→ ACTIVITY
Lines containing "unter" should be pulled from the material below.

→ RECORDS
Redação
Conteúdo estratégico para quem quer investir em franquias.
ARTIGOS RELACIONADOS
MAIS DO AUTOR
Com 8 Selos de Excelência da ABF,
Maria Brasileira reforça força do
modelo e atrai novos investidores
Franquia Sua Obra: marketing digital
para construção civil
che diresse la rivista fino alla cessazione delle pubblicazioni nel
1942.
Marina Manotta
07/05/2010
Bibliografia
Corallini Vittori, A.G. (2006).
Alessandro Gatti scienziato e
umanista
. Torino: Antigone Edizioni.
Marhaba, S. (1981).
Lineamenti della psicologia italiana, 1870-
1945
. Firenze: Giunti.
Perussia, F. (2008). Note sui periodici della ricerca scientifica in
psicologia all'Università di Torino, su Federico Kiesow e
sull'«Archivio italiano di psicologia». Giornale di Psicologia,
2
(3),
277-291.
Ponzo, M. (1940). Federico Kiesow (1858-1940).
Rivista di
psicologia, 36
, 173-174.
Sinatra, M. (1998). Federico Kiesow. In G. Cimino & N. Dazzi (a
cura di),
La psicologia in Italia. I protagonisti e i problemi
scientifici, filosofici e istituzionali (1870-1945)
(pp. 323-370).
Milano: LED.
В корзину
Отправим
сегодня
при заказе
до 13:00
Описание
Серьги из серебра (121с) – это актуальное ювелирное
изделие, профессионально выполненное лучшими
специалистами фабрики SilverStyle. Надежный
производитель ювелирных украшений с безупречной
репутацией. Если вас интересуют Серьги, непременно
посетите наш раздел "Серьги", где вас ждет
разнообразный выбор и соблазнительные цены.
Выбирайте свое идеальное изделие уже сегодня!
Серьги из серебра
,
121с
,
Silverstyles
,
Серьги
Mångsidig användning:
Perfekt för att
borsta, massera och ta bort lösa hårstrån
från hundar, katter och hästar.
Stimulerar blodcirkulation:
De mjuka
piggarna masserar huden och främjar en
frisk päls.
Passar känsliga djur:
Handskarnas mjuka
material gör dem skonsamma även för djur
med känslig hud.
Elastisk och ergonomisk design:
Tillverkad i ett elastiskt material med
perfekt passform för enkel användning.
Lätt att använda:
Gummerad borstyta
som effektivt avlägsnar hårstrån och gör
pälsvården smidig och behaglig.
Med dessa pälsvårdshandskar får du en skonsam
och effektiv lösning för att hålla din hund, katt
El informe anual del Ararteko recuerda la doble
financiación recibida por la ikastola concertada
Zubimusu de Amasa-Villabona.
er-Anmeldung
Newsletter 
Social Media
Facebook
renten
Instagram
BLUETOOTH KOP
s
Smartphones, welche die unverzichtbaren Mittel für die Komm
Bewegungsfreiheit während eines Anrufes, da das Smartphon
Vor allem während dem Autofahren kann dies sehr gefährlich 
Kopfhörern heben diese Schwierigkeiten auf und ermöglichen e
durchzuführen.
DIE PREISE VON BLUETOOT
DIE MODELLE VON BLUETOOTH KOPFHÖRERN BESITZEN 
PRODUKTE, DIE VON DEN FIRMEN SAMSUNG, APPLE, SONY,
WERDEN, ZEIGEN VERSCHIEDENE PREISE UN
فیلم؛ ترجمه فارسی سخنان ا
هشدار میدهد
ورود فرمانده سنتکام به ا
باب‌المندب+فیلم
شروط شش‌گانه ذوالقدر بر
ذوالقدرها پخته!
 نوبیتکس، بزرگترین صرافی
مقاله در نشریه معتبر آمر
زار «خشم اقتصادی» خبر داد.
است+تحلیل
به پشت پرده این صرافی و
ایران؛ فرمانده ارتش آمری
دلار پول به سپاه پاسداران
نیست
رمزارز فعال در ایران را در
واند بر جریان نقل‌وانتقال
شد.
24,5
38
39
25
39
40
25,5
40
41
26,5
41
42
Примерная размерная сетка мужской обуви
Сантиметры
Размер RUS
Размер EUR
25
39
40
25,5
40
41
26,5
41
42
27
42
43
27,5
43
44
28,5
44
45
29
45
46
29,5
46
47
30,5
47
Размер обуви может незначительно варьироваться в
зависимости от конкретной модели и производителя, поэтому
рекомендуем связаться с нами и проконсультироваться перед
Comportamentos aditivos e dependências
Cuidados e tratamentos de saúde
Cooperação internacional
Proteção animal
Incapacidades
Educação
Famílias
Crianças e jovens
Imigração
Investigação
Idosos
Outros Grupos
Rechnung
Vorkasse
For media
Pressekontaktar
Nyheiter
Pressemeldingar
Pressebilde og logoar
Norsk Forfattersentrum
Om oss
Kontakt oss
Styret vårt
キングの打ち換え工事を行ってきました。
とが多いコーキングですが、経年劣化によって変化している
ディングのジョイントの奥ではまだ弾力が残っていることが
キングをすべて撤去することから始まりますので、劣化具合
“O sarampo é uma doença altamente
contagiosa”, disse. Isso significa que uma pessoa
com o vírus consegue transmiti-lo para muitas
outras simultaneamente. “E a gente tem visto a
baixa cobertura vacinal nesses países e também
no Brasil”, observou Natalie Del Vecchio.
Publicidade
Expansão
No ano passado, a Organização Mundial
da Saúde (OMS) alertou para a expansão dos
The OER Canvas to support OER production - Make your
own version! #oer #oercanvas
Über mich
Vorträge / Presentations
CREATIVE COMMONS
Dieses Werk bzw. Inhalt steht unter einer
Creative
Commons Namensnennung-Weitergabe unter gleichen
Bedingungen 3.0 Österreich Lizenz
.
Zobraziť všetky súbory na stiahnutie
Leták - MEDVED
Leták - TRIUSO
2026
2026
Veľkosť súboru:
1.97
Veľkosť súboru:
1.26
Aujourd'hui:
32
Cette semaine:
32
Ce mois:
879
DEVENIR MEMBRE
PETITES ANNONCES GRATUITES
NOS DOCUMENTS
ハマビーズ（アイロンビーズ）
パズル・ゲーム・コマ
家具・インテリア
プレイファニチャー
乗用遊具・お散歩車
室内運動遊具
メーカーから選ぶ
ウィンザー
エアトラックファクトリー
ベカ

→ ANSWER FOR THIS EXERCISE
Dieses Werk bzw. Inhalt steht unter einer
Commons Namensnennung-Weitergabe unter gleichen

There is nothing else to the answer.